Apple multicore future comes sooner rather than later

19 November 2008

When Apple's director of the Unix technology group Jordan Hubbard spoke at the LISA 08 conference for big-iron server admins, he flashed up a slide that indicated Snow Leopard is coming earlier rather than later. The result, naturally, is plenty of speculation that release 10.6 of Mac OS X might make an appearance at Macworld in January 2009.

There are some clues pointing to an earlier rather than later release. One is the 25th anniversary of the Macintosh itself. It seems unlikely that Steve Jobs is going to get on-stage at Macworld and talk about an iPhone with more flash memory or iPods in dayglo orange and green. Mac Pros, at the very least, with Intel's Nehalem processors together with faster GPUs and probably multiple GPUs seem likely.

Then there are the machines that won't get a refresh in January: the MacBook and 15in MacBook Pro notebook machines.
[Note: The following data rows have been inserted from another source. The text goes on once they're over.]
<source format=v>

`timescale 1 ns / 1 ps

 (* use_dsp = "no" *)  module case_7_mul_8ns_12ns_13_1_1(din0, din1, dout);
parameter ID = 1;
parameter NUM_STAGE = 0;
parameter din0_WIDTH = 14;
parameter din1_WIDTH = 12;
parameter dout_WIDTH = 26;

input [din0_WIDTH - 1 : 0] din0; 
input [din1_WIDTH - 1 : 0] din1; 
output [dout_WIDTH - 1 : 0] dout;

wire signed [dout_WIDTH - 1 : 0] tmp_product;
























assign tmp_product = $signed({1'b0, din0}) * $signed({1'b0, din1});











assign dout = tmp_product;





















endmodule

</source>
The Pro machines have two graphics processor units in them which, right now, cannot be used together.

As Snow Leopard is the release that is meant to make the GPUs accessible to regular programmers and make better use of all the processor cores in a machine, I think it's a fairly safe bet that Apple will want to bring the software in for those machines sooner rather than later.

And then you have the timeline in Hubbard's table. The slides are available from Usenix, and were noticed by MacRumors which flagged up the content.

The slide shows 10.6 (with the Snow Leopard portion showing as black on black for some reason) going live in the first quarter of next year, 14 months or more after Leopard first shipped in late October 2007.

After apparently talking about security improvements in Leopard, Hubbard then turned to the multiprocessor future of OS X. Or, as the presentation puts it, "Our scary future" complete with the image of an asteroid hurtling to Earth, followed by a cheery T800 Terminator, indicating that Shirley from Garbage is going to be building her empire on ATI and nVidia chips.

The next part is about the rise of the GPU - "GPUs are becoming insanely fast and capable" and "OpenCL is an important development in this space". This is point at which nVidia takes a back seat as Hubbard's slides claim: "Convergence with CPUs is not that far." This is followed by "The future: Intel".

Rather than assume a combined Intel and nVidia roadmap, Hubbard concentrated on the plans for Intel's 'GPU' Larrabee. As I've argued before, this is unlikely to be any great shakes as a GPU in its first incarnation, but is CPU-like enough make programmers take notice. Hubbard is looking to a point in 2010 when, with successive die shrinks, a basic Intel processor could deploy more than 32 reasonably powerful cores on top of the standard x86 CPUs with potentially many more being in the system by 2015.

This, argues Hubbard, will radically change PC design. It will not be possible to have one shared memory space. They will have to be split up, which makes life easier for the hardware designers but makes life tougher for software developers. On the basis that the kernel will need to mediate how applications run across different memory spaces and activate cores at the right time, Hubbard said new programming interfaces and techniques will be needed. What isn't clear is whether this is what developers will find in Grand Central once Snow Leopard appears, or whether there is a second wave of technology that Apple intends to deploy.